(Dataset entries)
------------------------------------------------------------

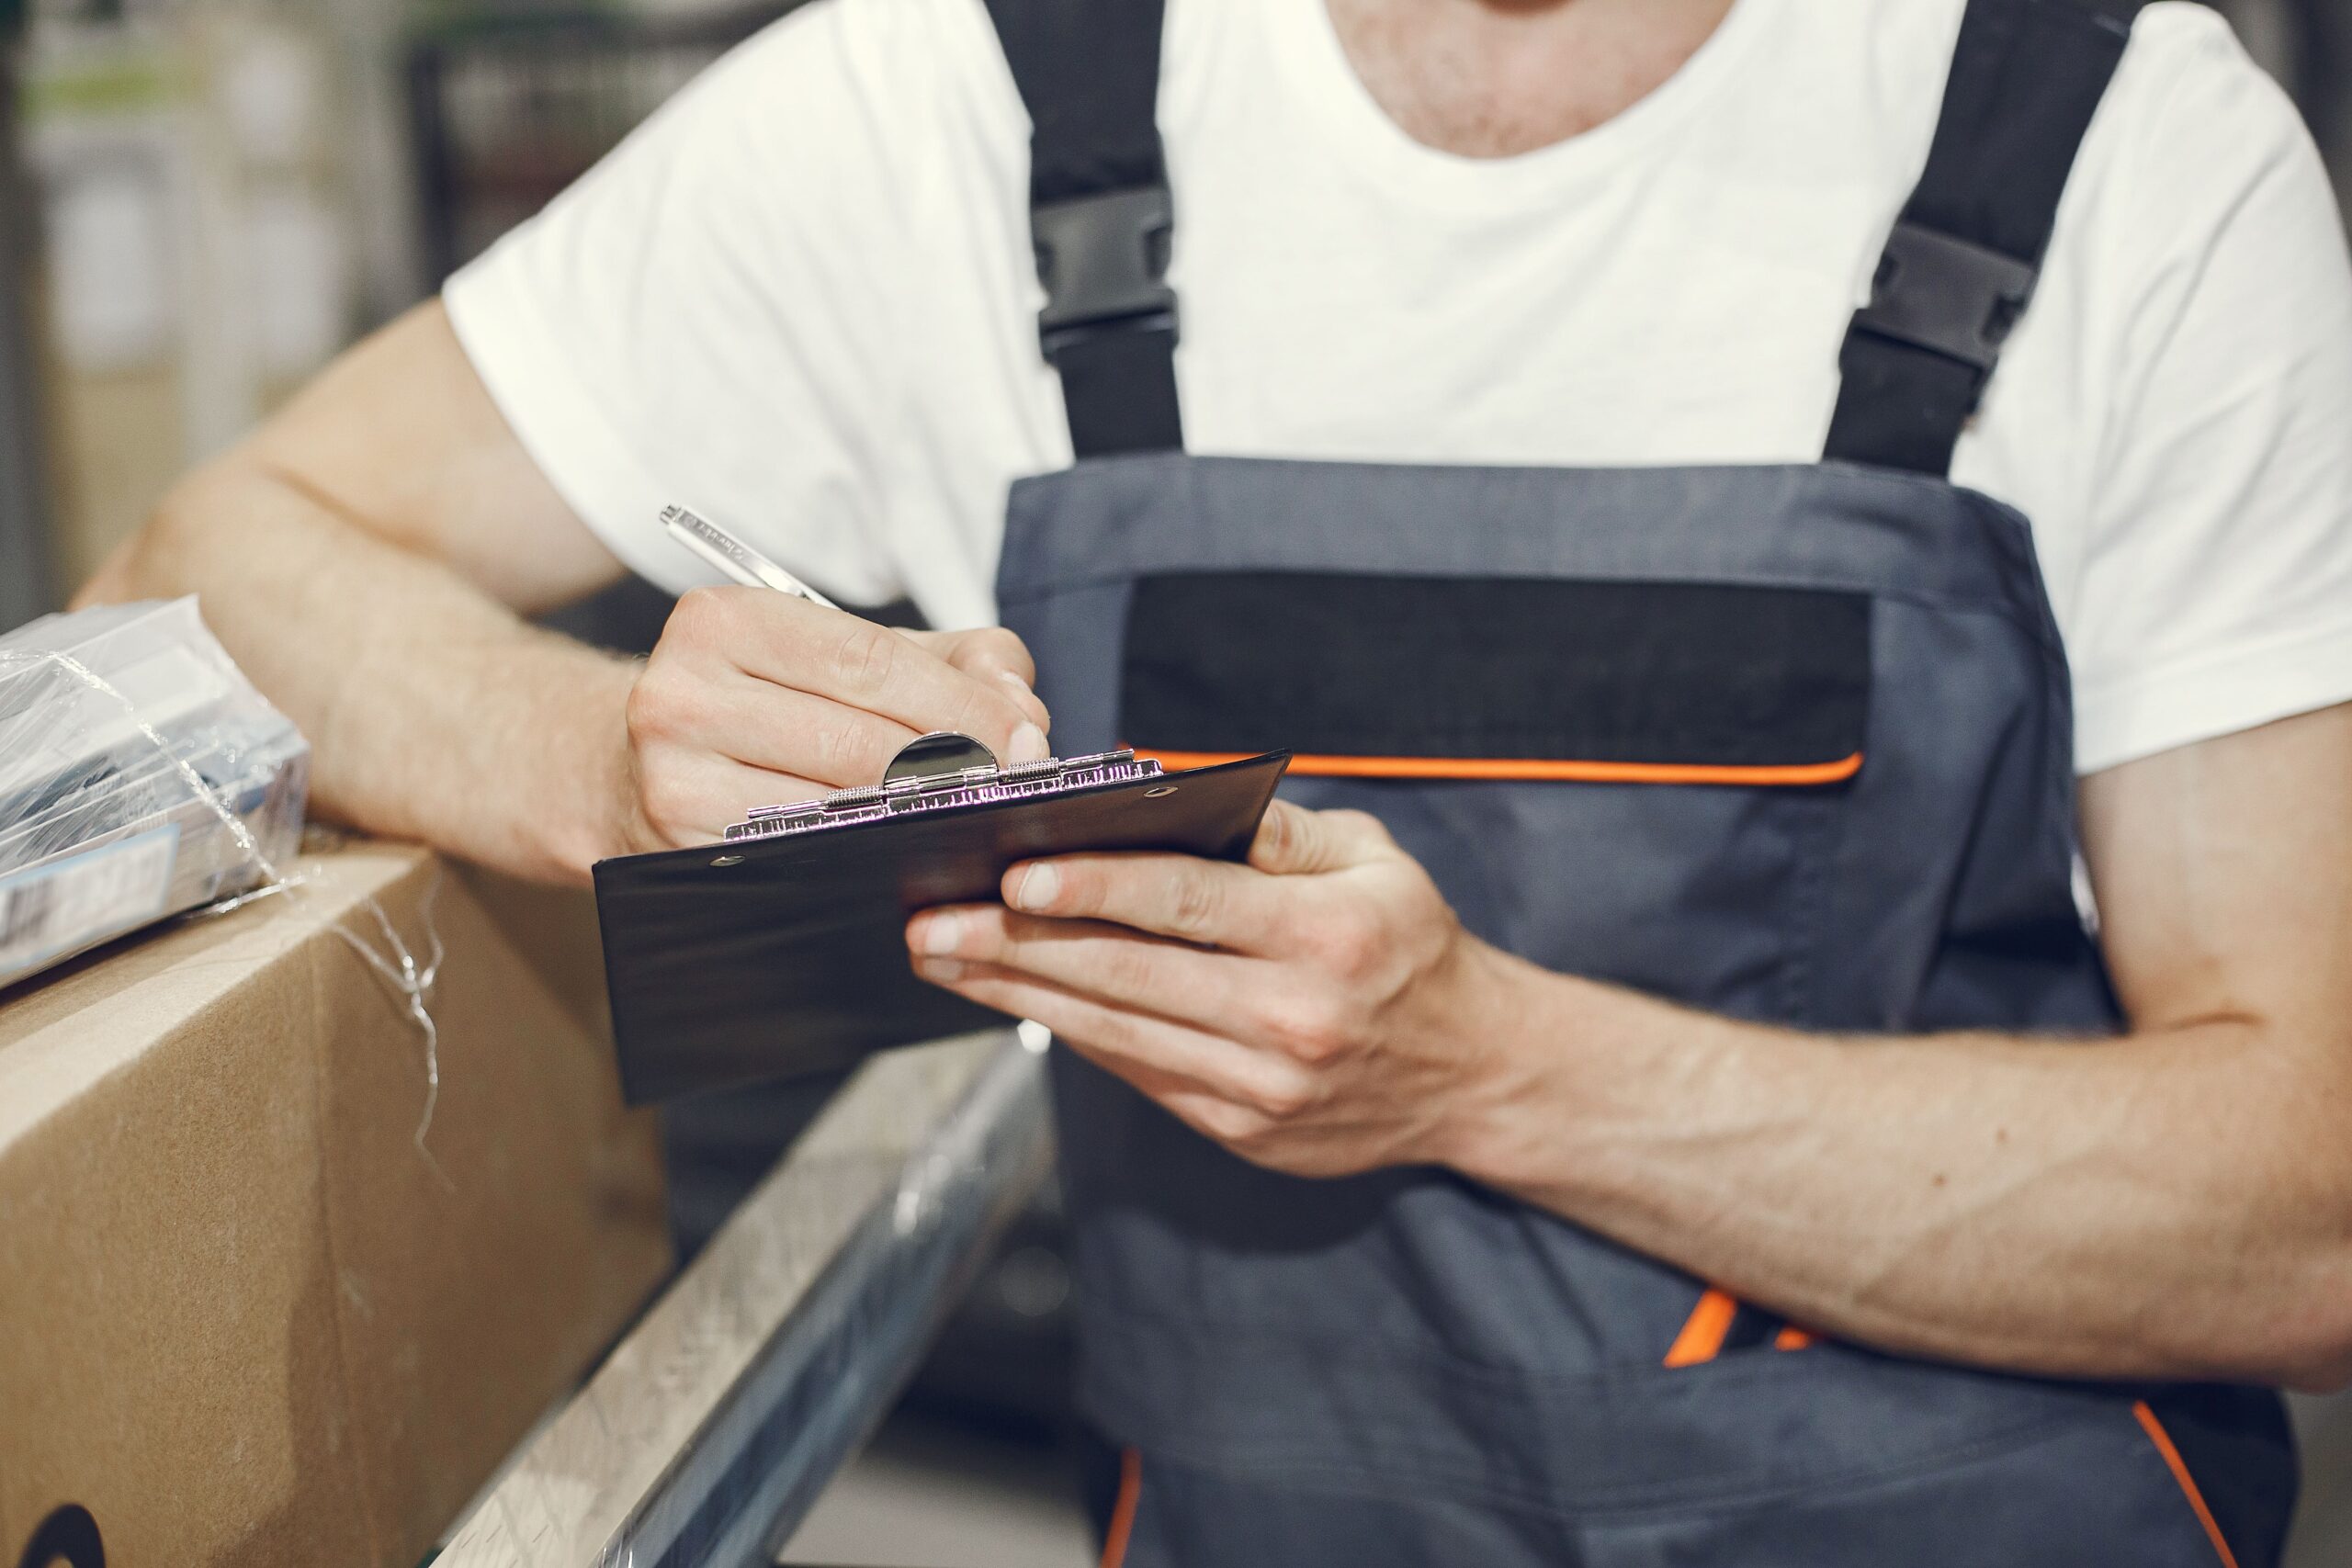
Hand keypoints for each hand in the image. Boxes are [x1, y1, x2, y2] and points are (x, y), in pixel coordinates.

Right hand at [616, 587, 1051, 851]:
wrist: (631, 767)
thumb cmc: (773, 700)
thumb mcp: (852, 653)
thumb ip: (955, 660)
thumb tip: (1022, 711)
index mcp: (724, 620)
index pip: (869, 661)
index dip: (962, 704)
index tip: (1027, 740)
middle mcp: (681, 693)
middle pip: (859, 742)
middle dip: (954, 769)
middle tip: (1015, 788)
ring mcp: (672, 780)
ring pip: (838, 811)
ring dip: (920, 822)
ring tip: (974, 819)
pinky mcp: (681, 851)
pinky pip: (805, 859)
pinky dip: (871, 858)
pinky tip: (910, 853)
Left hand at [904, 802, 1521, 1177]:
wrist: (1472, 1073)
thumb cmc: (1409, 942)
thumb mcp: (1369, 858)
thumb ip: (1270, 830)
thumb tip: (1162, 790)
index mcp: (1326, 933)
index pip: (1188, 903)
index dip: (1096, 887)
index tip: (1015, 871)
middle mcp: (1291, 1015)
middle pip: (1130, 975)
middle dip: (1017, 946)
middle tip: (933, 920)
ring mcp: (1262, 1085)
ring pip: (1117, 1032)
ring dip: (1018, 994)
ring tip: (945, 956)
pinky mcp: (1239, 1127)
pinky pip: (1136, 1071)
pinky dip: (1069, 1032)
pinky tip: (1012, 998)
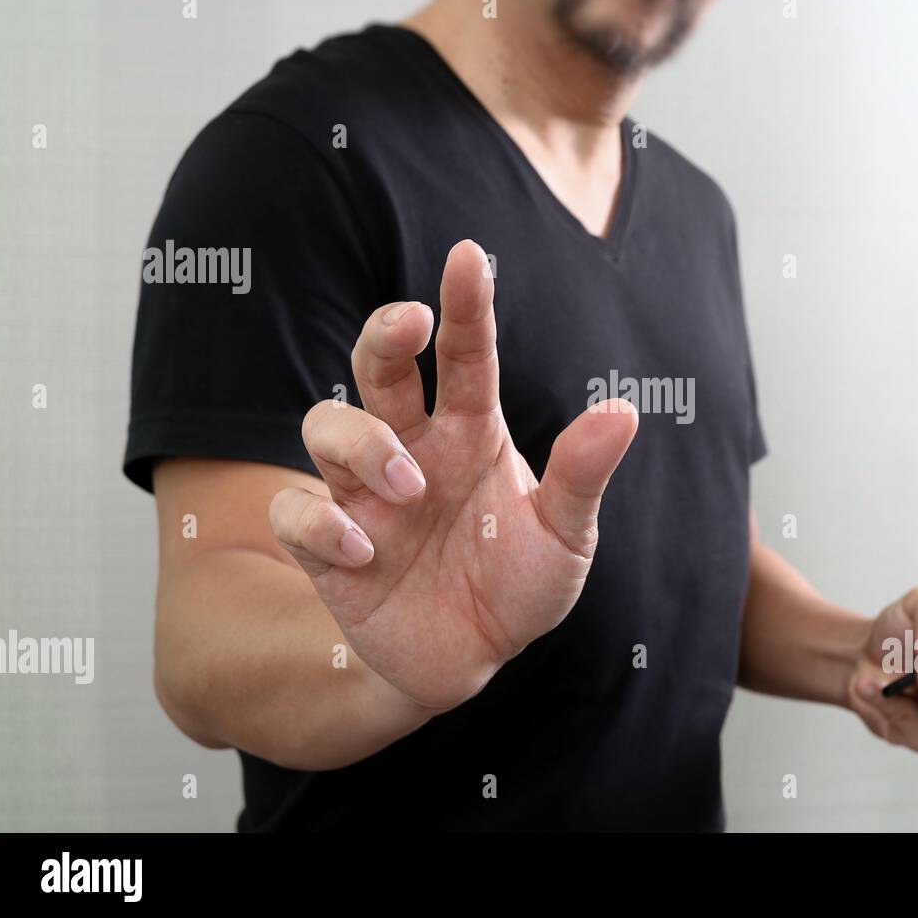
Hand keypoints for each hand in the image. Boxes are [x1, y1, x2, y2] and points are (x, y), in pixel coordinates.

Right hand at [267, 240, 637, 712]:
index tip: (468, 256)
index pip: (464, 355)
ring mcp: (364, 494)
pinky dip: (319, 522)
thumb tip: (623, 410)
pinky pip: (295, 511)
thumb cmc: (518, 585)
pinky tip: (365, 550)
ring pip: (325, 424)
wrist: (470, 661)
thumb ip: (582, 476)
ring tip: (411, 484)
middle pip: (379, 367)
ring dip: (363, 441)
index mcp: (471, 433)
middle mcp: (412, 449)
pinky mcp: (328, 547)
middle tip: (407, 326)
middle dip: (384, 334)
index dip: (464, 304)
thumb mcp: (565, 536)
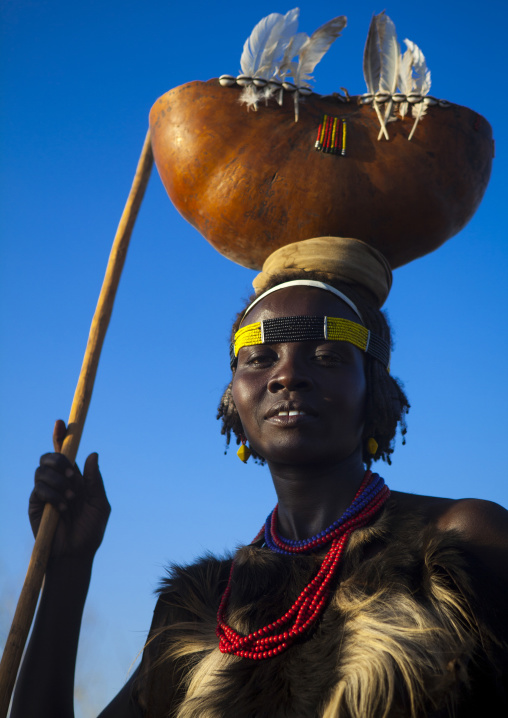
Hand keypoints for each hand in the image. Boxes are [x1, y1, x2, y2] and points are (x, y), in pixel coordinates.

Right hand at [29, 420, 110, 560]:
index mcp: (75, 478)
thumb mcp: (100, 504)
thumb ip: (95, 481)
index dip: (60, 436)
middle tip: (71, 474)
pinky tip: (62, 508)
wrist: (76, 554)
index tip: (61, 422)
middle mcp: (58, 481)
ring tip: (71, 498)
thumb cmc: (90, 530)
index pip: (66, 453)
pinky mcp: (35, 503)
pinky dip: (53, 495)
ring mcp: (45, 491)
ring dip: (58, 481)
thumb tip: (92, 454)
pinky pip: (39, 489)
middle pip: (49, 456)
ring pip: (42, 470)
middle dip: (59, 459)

------------------------------------------------------------

### [WHAT YOU NEED TO DO]
All lines from the one containing "index mcp: (75, 478)" through the last line of the data, both included, are to be retyped exactly, and no other line belongs in the answer.

### [ANSWER BOX]
index mcp: (75, 478)
thumb mcp: (100, 504)
thumb ip: (95, 481)
index dip: (60, 436)
middle tip: (71, 474)
pinky tip: (62, 508)
wrist: (76, 554)
index tip: (61, 422)
middle mcp: (58, 481)
ring tip: (71, 498)
thumb cmc: (90, 530)
index pip: (66, 453)
pinky mcp: (35, 503)
pinky dip: (53, 495)
ring mcp: (45, 491)
ring dip: (58, 481)
thumb tip: (92, 454)
pinky pip: (39, 489)
middle pip: (49, 456)
ring pip: (42, 470)
middle dip: (59, 459)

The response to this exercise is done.